It feels like the kind of optimization that gets missed because the task was split between multiple people, and nobody had complete knowledge of the problem.

The person generating the table didn't realize filling the out-of-bounds with two would make for a simpler PLA. And the person squishing the table into the PLA didn't realize the zeros were "don't care" and assumed they needed to be preserved.

It's also possible they simply stopped optimizing as soon as they felt the PLA was small enough for their needs. If they had already done the floorplanning, making the PLA even smaller wasn't going to make the chip any smaller, and their engineering time would be better spent elsewhere.


It's hard to believe that people collaborating on something this important to the company aren't like, in a meeting at least weekly talking about implementation details like this.

The other thing that's hard for me to believe is there wasn't an extensive and mostly automated QA process that would test absolutely every little feature of this CPU.


"Make it work first before you make it work fast". Fundamentally this is a software problem solved with software techniques. And like most software there's some optimization left on the table just because no one thought of it in time. And you can't patch a CPU of this era.


Returning 0 for undefined table entries is the obvious thing to do. Setting these entries to 2 is a bit of a conceptual leap, even though it would have prevented the FDIV error and it makes the PLA simpler.
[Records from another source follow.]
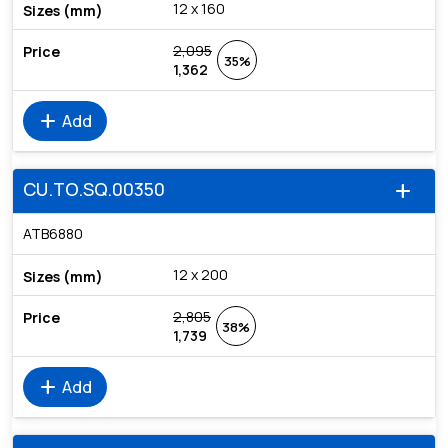
12 x 160
2,095
35%
1,362
add
Add
CU.TO.SQ.00350
add
ATB6880
12 x 200
2,805
38%
1,739
add
Add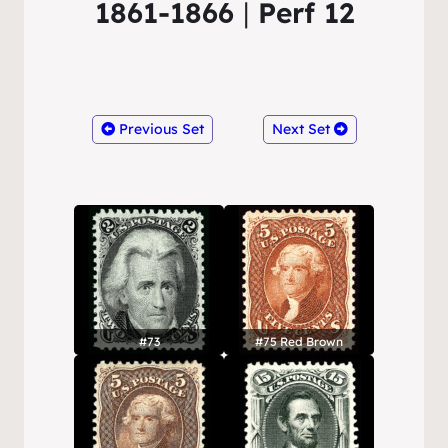
1861-1866
|
Perf 12
Previous Set
Next Set
#73
#75 Red Brown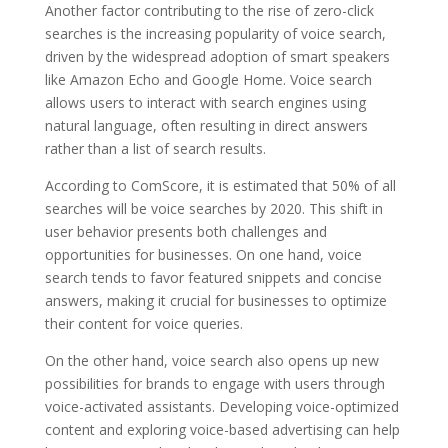
Another factor contributing to the rise of zero-click
searches is the increasing popularity of voice search,
driven by the widespread adoption of smart speakers
like Amazon Echo and Google Home. Voice search
allows users to interact with search engines using
natural language, often resulting in direct answers
rather than a list of search results.
According to ComScore, it is estimated that 50% of all
searches will be voice searches by 2020. This shift in
user behavior presents both challenges and
opportunities for businesses. On one hand, voice
search tends to favor featured snippets and concise
answers, making it crucial for businesses to optimize
their content for voice queries.
On the other hand, voice search also opens up new
possibilities for brands to engage with users through
voice-activated assistants. Developing voice-optimized
content and exploring voice-based advertising can help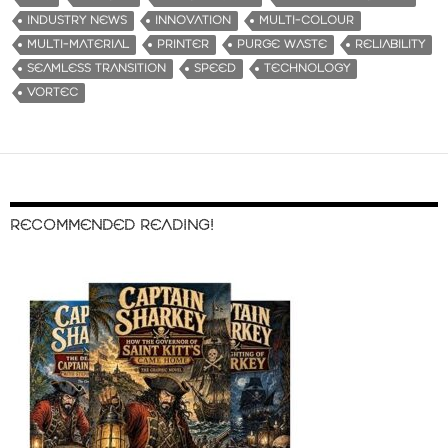
INDUSTRY NEWS
INNOVATION
MULTI-COLOUR
MULTI-MATERIAL
PRINTER
PURGE WASTE
RELIABILITY
SEAMLESS TRANSITION
SPEED
TECHNOLOGY
VORTEC
RECOMMENDED READING!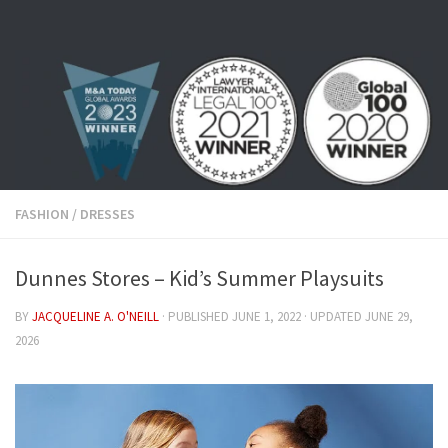
Skip to content
FASHION
/
DRESSES
Dunnes Stores – Kid’s Summer Playsuits
BY
JACQUELINE A. O'NEILL
· PUBLISHED
JUNE 1, 2022
· UPDATED
JUNE 29,
2026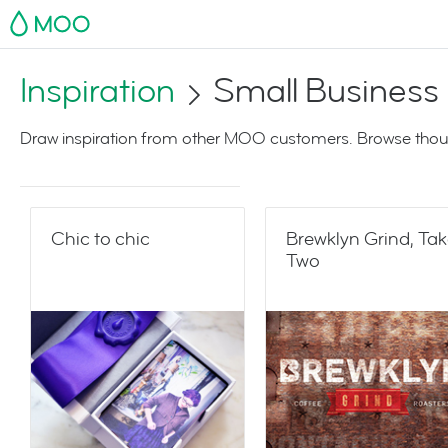
MOO
Inspiration
Small Business
Draw inspiration from other MOO customers. Browse thoug
Chic to chic
Brewklyn Grind, Ta
Two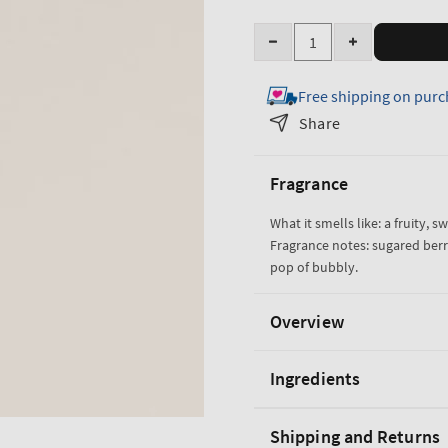
Quantity
Decrease
Increase
quantity
quantity
Free shipping on purc
for
for
Sparkling
Sparkling
Share
Toast
Toast
Gentle
Gentle
Fragrance
&amp;
&amp;
Clean
Clean
What it smells like: a fruity, s
Foaming
Foaming
Fragrance notes: sugared berri
Hand
Hand
pop of bubbly.
Soap
Soap
Overview
Ingredients
Shipping and Returns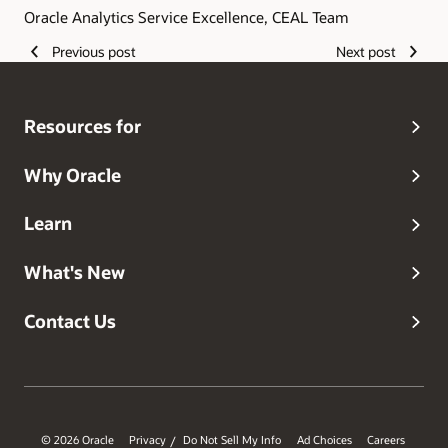
Oracle Analytics Service Excellence, CEAL Team
Previous post
Next post
Resources for
Why Oracle
Learn
What's New
Contact Us
© 2026 Oracle
Privacy
Do Not Sell My Info
Ad Choices
Careers
/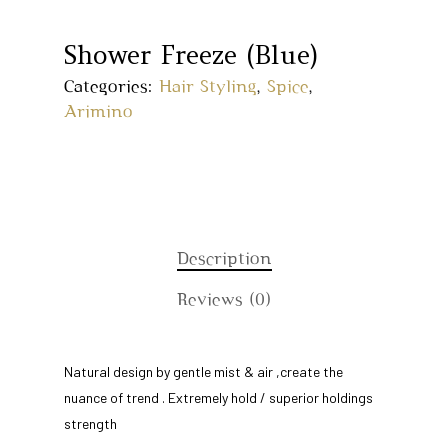
Shower Freeze (Blue)
Categories:
Hair Styling
,
Spice
,
Arimino
Description
Reviews (0)
Home
Natural design by gentle mist & air ,create the
About Us
nuance of trend . Extremely hold / superior holdings
Our Story
Products
strength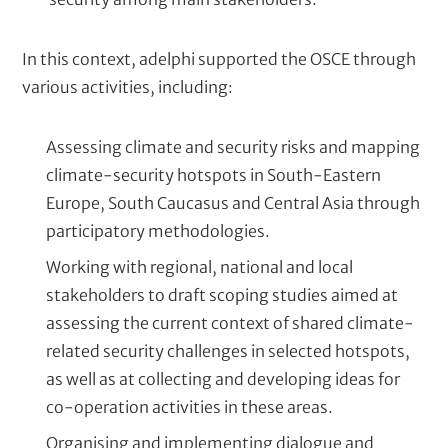
In this context, adelphi supported the OSCE through
various activities, including:
Assessing climate and security risks and mapping
climate-security hotspots in South-Eastern
Europe, South Caucasus and Central Asia through
participatory methodologies.
Working with regional, national and local
stakeholders to draft scoping studies aimed at
assessing the current context of shared climate-
related security challenges in selected hotspots,
as well as at collecting and developing ideas for
co-operation activities in these areas.
Organising and implementing dialogue and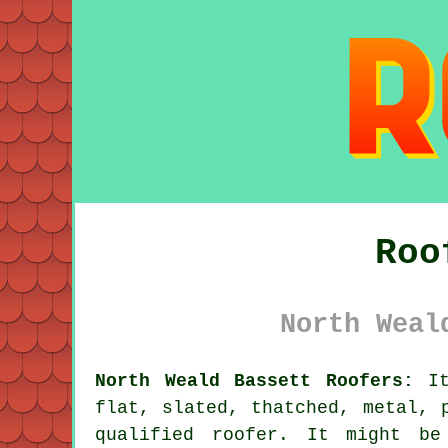
Roo
North Weal
North Weald Bassett Roofers:
It
flat, slated, thatched, metal, 
qualified
roofer
. It might be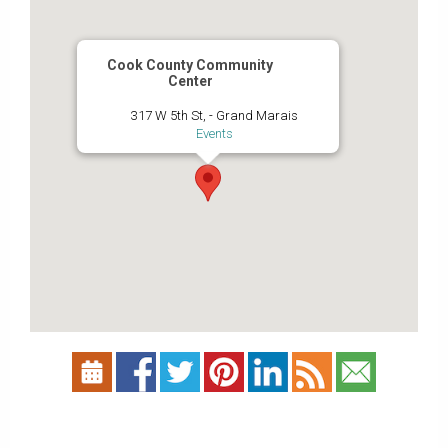
Cook County Community
Center
317 W 5th St, - Grand Marais
Events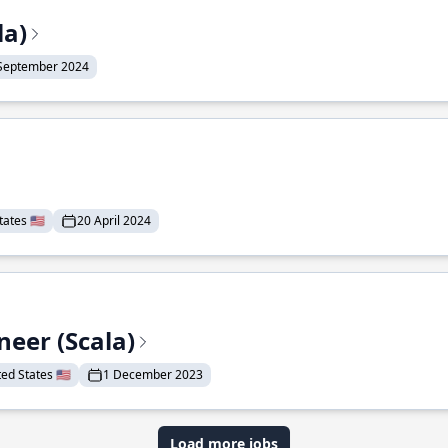
la)
September 2024
ates 🇺🇸
20 April 2024
eer (Scala)
d States 🇺🇸
1 December 2023
Load more jobs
So I can't fault Intel for this.


It's not really a conceptual leap if you've ever had to work with "don't care" cases before...


It's a NULL / 'do not care' issue. 0 isn't a reserved out of band value, it's payload data and anything beyond the bounds should have been DNC.

It's possible some other result, likely aligned to an easy binary multiple would still produce a square block of 2, and that allowing the far edges to float to some other value could yield a slightly more compact logic array. Back-filling the entire side to the clamped upper value doesn't cost that much more though, and is known to solve the issue. As pointed out elsewhere, that sort of solution would also be faster for engineering time, fit within the planned space budget, and best of all reduces conative load. It's obviously correct when looking at the bug.


I would have expected that instead of manually picking a value they would be specified as "don't care". I guess optimizer software like Espresso should allow for that?


That must have been such a satisfying fix for the engineers though!


More engineering time resulted in a more efficient solution.